Supplied passage:
*** Block opens ***

Default Re: Fast way to read string one char at a time - 12-01-2005 , 03:05 AM



Thanks for the tip, I gave CTools a try.
Unfortunately I came across some problems I'm not willing to fix myself:

1) (this is the most severe): I added a single "*" to a single regex in my
lex file and the test program that previously worked almost as expected is
now failing with a "NullReferenceException". While I'm sure I made something
wrong, I don't want to fight the tool trying to figure out WHY I'm getting
such an error. The TOOL is supposed to give me an error I can work with.

2) It keeps telling me that my lex file might produce an infinite stream of
tokens on invalid input. I don't like that either: The tool is supposed to
raise an error on error, not hang up in an infinite loop.

*** Block closes ***

Brief 1:
In the forum post, what exception does the test program fail with after a single "*" was added to a regex in the lex file?
Brief 2:
Duplicate the part of the forum post starting with "1) (this is" and going on through "can work with.".

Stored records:
*** Block opens ***

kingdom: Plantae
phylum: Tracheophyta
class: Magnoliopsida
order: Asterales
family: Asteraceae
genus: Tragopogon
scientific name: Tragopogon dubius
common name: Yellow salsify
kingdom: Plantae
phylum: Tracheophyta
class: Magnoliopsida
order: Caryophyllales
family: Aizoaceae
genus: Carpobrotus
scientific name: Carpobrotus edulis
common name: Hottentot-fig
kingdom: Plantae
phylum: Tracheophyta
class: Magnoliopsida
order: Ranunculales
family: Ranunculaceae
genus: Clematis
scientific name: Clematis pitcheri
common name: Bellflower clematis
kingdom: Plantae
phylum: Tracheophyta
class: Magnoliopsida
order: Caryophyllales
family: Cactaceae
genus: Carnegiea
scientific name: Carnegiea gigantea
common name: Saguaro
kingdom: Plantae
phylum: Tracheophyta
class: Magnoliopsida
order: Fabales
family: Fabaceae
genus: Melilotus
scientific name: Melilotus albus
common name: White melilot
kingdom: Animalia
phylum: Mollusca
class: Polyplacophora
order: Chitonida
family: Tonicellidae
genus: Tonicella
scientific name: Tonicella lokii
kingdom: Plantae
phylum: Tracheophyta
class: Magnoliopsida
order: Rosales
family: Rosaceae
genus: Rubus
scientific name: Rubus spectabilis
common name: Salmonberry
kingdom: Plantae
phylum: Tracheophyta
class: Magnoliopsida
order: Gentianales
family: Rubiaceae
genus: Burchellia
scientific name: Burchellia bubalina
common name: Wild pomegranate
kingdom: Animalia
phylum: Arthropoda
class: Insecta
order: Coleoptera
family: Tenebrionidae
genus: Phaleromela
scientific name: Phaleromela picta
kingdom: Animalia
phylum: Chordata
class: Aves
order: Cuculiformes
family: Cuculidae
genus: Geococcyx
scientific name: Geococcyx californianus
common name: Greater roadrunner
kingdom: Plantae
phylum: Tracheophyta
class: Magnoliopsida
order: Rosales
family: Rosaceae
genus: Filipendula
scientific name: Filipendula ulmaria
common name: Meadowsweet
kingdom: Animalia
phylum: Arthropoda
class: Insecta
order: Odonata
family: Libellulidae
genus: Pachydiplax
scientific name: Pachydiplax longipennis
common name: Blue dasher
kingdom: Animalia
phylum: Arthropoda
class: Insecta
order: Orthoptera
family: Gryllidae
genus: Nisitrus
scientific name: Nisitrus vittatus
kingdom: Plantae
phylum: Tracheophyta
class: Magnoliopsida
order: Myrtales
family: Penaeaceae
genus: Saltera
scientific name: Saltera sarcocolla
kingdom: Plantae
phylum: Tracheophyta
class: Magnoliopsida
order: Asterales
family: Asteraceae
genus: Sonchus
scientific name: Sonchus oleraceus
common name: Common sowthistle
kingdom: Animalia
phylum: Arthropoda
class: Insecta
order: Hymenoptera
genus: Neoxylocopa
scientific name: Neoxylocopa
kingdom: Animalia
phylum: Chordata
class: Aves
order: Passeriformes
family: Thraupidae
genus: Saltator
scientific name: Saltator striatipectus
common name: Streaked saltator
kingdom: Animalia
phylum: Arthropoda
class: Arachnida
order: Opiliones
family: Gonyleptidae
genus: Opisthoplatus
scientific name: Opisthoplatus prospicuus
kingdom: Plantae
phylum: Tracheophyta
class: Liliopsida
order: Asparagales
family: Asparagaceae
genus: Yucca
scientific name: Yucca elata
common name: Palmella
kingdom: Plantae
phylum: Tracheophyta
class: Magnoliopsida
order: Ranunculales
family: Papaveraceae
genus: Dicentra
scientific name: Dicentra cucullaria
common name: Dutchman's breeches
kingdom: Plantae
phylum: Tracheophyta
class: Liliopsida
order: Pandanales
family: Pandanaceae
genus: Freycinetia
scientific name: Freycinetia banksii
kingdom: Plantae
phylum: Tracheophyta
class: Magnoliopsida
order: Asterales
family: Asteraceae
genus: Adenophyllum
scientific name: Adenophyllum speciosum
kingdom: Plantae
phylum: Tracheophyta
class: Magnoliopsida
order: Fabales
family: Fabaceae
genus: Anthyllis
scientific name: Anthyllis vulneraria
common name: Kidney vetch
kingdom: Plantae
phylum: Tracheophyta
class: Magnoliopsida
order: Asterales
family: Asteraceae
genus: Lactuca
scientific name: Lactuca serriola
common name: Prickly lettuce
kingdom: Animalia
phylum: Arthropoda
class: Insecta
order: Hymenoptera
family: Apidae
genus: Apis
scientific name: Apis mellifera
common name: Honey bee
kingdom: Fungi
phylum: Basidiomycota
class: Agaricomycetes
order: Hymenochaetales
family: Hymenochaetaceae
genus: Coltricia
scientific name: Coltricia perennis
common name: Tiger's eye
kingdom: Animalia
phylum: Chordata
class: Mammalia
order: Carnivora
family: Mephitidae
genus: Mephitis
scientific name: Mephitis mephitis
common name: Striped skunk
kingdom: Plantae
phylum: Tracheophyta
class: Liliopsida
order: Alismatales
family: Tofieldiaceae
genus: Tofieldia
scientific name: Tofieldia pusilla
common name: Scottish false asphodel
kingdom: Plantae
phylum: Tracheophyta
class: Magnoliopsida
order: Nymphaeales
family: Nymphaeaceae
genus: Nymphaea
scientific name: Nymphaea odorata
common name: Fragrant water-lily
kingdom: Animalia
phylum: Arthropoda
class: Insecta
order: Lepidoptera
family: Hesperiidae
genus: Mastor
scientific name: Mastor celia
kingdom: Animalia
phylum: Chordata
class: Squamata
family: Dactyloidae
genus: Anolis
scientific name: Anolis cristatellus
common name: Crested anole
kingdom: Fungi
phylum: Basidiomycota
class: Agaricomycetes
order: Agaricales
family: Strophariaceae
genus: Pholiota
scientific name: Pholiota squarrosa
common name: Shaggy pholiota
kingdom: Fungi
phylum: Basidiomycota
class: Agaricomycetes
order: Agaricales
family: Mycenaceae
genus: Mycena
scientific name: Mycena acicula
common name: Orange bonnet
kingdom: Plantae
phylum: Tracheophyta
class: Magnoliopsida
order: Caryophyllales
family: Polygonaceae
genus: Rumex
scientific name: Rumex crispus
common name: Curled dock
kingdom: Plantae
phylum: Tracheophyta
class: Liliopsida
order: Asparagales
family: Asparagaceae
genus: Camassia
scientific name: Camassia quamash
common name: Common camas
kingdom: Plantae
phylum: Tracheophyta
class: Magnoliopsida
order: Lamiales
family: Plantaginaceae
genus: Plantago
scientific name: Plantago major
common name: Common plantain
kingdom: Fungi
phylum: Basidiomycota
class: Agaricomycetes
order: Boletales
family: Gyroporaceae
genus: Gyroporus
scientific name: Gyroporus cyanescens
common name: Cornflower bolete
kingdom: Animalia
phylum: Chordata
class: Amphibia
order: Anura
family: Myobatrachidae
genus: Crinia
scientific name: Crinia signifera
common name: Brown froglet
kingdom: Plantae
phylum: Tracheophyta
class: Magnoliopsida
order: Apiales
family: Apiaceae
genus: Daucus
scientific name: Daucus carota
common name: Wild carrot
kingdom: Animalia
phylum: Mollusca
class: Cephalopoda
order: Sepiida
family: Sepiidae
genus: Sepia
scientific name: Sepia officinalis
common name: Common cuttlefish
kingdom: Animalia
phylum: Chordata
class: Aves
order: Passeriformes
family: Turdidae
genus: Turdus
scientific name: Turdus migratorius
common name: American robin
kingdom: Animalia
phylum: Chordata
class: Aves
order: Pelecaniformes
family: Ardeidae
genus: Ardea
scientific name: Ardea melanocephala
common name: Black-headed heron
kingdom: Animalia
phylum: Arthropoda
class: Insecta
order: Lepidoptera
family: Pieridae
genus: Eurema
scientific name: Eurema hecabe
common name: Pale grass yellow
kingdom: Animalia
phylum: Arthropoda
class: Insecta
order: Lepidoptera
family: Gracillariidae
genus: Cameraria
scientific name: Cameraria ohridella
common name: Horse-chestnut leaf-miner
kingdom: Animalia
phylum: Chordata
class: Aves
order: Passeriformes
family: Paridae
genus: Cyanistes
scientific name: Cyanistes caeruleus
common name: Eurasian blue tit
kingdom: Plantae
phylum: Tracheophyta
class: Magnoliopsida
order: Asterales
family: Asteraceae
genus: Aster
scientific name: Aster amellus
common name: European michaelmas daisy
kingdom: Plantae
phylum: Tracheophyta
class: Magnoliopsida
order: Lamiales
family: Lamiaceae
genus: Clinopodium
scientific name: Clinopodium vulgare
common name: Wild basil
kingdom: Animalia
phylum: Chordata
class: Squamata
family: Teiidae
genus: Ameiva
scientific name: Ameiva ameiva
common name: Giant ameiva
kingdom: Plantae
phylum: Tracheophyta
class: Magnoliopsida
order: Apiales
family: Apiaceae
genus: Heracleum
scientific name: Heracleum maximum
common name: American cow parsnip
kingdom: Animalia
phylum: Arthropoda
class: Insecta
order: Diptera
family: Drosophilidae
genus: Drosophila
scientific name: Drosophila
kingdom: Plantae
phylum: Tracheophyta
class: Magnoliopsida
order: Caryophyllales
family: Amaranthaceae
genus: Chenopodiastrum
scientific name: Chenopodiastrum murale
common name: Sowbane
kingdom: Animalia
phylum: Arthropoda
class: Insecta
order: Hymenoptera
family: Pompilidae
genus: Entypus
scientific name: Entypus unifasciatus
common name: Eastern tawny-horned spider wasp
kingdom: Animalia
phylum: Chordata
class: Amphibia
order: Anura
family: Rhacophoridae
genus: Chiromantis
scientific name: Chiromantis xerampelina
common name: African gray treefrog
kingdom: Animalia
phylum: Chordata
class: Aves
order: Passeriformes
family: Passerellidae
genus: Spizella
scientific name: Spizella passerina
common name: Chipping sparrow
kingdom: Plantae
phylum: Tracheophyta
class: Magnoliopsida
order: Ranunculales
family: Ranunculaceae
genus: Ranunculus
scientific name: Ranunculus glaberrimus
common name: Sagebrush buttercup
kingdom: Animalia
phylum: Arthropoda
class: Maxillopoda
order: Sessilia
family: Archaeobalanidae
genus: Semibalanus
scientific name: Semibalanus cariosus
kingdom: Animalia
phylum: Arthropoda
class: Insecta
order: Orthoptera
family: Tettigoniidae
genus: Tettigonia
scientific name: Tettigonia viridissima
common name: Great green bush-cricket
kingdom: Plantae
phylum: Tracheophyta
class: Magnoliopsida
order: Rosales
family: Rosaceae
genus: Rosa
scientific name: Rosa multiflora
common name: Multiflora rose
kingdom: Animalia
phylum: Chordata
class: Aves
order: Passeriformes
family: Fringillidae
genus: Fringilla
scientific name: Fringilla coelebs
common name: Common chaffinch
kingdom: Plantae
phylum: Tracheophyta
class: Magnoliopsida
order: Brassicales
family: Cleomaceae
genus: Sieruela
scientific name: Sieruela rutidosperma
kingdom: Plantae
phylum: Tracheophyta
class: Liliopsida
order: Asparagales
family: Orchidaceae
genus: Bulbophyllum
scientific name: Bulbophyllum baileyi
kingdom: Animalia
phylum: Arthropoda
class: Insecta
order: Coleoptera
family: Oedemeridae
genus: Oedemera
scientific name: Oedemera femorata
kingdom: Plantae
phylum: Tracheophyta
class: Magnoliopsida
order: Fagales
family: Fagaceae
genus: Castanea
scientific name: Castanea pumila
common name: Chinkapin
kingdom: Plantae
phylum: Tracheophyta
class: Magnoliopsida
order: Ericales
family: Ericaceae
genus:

*** Block closes ***

Response box 1:
A "NullReferenceException".

Response box 2:
1) (this is the most severe): I added a single "*" to a single regex in my
lex file and the test program that previously worked almost as expected is
now failing with a "NullReferenceException". While I'm sure I made something
wrong, I don't want to fight the tool trying to figure out WHY I'm getting
such an error. The TOOL is supposed to give me an error I can work with.